Anantha P Chandrakasan, the Indian-origin head of the Department of Electrical Engineering and Computer Science (EECS) at the Massachusetts Institute of Technology (MIT), has been named dean of the university's School of Engineering, effective July 1. His predecessor Ian A Waitz is set to take over as the university’s vice chancellor.
“Anantha balances his intellectual creativity and infectious energy with a remarkable ability to deeply listen to, learn from, and integrate other people's views into a compelling vision,” MIT president L Rafael Reif said.
Provost Martin Schmidt described Chandrakasan as “a people-centered and innovative leader.”
The Chennai-born academic credits his mother, a biochemist and Fulbright scholar, with inspiring him to take up an academic career.

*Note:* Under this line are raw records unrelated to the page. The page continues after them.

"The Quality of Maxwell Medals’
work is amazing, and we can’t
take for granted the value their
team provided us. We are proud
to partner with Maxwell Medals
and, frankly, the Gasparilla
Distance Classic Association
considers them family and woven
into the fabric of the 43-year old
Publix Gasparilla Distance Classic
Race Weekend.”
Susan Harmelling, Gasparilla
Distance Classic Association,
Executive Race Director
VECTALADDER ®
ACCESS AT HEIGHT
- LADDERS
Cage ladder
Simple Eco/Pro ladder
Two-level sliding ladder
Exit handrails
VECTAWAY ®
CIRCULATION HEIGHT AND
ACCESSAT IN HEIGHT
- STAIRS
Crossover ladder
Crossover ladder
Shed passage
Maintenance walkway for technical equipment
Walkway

Since joining the MIT faculty in 1994, Chandrakasan has produced a significant body of research focused largely on making electronic circuits more energy efficient. His early work on low-power chips for portable computers helped make possible the development of today's smartphones and other mobile devices.
Lately, his research has addressed the challenge of powering even more energy-constrained technologies.
Chandrakasan earned his bachelor’s, master’s, and doctoral degrees in electrical engineering and computer science from the University of California at Berkeley – the latter two, ironically, after being rejected from MIT’s graduate programme.